(Items from a dataset)
════════════════════

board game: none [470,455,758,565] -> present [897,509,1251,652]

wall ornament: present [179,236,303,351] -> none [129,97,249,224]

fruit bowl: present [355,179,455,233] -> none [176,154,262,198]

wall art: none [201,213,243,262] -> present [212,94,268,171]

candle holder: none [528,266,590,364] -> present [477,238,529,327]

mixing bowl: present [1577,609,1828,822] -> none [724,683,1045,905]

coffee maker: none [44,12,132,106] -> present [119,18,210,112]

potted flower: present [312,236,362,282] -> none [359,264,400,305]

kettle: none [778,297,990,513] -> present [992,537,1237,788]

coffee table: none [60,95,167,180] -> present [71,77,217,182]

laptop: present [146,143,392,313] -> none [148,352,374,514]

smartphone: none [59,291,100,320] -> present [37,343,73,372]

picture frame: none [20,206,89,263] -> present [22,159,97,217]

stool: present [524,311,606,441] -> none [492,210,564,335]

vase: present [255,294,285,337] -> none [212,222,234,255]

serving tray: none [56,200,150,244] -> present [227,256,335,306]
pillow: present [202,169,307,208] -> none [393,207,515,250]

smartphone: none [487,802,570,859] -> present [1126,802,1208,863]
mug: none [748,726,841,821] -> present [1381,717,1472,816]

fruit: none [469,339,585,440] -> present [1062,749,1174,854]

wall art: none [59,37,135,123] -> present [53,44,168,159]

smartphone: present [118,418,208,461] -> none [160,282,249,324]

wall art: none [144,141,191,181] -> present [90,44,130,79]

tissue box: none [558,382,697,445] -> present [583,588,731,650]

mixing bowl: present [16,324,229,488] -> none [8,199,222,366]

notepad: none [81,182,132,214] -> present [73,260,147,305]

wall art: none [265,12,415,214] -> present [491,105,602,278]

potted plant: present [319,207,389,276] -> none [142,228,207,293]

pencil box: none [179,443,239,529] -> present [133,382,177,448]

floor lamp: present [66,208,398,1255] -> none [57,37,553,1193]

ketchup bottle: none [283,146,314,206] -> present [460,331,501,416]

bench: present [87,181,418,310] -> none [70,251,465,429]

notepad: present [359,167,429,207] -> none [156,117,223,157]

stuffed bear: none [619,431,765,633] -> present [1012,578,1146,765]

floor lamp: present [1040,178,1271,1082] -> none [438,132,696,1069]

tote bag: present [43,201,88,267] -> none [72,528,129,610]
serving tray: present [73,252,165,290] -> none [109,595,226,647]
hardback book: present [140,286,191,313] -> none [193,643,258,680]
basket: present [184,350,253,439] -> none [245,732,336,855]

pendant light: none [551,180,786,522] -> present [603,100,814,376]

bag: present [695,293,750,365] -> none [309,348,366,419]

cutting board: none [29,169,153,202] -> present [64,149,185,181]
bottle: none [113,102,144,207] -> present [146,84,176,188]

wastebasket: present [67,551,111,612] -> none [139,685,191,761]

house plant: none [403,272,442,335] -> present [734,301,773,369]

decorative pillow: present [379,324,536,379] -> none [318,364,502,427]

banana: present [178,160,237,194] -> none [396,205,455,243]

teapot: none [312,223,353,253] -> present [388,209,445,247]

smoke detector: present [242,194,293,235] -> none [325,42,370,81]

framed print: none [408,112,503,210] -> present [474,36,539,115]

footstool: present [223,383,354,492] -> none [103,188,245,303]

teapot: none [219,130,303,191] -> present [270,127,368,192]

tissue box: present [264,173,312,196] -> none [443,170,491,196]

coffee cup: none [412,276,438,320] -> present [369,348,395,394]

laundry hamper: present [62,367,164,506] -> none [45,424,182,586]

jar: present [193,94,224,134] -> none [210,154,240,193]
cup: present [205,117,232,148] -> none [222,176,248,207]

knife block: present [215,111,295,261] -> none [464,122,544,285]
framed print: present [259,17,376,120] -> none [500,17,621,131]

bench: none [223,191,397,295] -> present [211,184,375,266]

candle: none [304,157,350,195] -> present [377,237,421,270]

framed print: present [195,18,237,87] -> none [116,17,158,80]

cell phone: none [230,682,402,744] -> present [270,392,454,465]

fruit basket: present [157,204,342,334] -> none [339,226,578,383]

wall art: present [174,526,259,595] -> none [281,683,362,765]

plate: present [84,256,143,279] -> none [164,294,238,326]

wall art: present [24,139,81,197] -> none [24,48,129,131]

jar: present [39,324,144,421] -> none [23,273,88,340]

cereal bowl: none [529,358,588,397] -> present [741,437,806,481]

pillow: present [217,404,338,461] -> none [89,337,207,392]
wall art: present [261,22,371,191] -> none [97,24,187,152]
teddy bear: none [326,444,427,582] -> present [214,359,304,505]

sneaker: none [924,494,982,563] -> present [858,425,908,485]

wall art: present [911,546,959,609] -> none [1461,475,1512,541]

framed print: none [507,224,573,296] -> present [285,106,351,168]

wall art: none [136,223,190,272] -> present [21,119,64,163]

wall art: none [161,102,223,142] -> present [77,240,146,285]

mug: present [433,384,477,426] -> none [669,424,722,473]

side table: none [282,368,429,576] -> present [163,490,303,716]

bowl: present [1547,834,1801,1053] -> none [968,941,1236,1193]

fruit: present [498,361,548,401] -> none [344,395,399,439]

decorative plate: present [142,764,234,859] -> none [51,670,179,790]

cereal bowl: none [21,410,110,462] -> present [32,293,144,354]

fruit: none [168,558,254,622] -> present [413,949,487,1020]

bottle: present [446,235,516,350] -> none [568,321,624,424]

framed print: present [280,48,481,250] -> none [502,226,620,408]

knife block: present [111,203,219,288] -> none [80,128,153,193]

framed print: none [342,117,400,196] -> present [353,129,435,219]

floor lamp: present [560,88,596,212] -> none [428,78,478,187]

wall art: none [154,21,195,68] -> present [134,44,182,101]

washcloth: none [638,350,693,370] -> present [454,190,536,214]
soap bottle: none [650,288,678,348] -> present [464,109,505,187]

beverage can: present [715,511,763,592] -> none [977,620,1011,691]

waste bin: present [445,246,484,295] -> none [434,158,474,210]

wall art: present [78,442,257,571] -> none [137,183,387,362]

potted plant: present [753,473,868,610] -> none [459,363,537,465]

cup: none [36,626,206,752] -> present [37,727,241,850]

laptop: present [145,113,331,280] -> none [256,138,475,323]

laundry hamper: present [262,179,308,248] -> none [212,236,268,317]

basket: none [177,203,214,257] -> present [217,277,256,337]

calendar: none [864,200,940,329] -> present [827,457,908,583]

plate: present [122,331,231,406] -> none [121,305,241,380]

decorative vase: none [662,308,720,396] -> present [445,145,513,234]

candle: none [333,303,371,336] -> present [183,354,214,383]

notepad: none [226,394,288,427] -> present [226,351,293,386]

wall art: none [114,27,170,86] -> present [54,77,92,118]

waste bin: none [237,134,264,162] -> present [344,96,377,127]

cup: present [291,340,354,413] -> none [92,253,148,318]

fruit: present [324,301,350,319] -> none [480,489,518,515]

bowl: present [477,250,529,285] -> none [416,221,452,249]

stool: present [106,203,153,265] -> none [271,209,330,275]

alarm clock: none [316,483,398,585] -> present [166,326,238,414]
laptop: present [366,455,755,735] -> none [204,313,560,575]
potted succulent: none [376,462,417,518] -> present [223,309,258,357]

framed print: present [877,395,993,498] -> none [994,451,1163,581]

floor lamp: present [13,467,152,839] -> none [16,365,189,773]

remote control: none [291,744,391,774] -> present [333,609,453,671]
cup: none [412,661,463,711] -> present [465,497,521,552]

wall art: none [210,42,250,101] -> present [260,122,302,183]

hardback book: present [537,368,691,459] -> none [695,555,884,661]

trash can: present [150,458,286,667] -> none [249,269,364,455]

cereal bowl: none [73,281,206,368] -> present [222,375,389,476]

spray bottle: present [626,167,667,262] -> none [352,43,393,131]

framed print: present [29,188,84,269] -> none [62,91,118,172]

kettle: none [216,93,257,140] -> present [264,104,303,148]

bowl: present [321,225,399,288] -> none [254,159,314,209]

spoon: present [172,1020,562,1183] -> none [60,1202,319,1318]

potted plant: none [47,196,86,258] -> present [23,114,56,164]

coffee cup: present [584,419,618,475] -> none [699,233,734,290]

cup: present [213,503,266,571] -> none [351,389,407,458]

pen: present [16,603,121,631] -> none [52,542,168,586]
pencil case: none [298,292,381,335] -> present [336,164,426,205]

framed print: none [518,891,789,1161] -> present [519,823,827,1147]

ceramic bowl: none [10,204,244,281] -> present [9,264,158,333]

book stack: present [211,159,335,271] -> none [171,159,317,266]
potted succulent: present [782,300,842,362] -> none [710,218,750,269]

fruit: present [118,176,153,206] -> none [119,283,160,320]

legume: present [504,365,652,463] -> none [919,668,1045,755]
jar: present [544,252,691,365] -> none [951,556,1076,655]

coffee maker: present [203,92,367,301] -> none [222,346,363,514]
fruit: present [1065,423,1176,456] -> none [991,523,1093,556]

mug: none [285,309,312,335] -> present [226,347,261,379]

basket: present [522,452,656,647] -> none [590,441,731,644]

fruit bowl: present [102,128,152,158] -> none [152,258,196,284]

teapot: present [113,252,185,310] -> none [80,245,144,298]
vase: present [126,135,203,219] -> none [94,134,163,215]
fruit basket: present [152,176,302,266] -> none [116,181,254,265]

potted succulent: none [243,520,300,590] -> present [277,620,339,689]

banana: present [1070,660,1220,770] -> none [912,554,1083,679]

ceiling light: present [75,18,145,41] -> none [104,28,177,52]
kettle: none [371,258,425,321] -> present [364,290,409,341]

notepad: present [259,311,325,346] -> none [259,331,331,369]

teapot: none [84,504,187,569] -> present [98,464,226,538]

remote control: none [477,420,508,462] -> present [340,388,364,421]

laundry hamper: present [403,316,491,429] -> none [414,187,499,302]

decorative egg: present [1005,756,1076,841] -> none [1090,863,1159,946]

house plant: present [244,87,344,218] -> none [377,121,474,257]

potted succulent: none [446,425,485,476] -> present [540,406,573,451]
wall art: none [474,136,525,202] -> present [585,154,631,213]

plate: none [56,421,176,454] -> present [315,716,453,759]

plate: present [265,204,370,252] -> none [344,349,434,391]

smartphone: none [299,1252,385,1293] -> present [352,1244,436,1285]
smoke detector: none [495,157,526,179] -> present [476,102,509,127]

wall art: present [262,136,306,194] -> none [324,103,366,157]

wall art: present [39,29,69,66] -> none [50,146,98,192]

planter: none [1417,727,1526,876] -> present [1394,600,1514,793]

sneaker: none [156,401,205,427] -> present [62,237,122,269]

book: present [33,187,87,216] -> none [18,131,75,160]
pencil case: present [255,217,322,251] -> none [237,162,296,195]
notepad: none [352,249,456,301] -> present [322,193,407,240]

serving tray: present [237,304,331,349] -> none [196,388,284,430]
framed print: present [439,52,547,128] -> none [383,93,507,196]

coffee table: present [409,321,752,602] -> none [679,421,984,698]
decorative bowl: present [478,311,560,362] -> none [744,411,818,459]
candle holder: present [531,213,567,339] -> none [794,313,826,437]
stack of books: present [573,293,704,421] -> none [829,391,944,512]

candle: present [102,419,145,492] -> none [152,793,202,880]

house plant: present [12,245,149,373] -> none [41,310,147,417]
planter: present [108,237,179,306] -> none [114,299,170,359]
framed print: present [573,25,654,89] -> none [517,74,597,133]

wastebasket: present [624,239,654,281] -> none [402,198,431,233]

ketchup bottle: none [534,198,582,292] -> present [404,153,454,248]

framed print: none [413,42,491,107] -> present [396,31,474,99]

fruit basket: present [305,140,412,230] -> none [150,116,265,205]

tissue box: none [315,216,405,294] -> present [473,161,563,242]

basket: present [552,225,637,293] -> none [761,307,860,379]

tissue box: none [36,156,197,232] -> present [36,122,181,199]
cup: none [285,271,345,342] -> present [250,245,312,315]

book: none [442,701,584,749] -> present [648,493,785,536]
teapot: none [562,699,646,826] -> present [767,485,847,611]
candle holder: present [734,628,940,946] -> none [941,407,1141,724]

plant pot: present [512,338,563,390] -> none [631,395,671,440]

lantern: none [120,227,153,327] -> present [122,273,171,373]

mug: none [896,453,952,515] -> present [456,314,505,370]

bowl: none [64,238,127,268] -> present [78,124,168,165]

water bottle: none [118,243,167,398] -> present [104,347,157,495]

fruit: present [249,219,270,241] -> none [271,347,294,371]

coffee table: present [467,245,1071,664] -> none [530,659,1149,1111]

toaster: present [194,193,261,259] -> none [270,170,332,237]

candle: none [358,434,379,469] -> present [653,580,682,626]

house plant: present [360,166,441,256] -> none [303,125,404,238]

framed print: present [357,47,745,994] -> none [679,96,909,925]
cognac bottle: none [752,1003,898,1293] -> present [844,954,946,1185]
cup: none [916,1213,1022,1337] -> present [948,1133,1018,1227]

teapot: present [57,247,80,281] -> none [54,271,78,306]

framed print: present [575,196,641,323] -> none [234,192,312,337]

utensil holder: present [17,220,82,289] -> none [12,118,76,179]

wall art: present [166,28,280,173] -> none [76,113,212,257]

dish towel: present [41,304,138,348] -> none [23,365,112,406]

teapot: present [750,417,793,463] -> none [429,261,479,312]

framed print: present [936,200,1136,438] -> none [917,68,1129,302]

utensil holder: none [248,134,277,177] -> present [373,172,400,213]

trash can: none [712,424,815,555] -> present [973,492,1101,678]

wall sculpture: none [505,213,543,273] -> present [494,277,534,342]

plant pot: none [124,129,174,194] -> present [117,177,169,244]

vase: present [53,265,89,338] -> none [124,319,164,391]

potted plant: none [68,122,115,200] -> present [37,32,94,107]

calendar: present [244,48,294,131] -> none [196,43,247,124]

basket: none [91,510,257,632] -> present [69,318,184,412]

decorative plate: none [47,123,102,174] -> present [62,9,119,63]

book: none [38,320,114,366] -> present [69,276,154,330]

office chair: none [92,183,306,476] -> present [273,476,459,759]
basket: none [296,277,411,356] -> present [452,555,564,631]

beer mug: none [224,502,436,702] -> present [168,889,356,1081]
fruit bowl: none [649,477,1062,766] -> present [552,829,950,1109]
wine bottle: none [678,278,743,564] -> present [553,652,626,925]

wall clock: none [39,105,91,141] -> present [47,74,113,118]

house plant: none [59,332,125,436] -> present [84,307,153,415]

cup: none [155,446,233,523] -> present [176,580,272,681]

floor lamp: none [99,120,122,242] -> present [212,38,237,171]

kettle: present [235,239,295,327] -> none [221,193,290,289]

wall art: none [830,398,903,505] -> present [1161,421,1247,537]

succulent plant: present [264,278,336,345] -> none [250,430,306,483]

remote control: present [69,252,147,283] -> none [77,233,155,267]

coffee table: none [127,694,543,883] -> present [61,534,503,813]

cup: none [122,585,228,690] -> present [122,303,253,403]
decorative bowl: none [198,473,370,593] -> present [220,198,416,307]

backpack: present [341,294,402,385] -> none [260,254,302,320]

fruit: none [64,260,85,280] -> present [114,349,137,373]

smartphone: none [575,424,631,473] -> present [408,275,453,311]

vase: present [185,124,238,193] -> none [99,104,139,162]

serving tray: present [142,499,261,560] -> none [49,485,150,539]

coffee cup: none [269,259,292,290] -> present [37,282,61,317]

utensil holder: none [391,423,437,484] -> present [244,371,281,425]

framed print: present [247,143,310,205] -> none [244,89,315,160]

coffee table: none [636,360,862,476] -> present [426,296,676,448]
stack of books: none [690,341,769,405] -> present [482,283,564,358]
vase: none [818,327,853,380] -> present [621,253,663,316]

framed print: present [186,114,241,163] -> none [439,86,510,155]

════════════════════

(Problem requirements): From the entries, copy every line in which the word "succulent" occurs.

(Written response):
potted succulent: none [376,462,417,518] -> present [223,309,258,357]
potted succulent: present [782,300,842,362] -> none [710,218,750,269]
potted succulent: none [243,520,300,590] -> present [277,620,339,689]
potted succulent: none [446,425,485,476] -> present [540,406,573,451]
succulent plant: present [264,278,336,345] -> none [250,430,306,483]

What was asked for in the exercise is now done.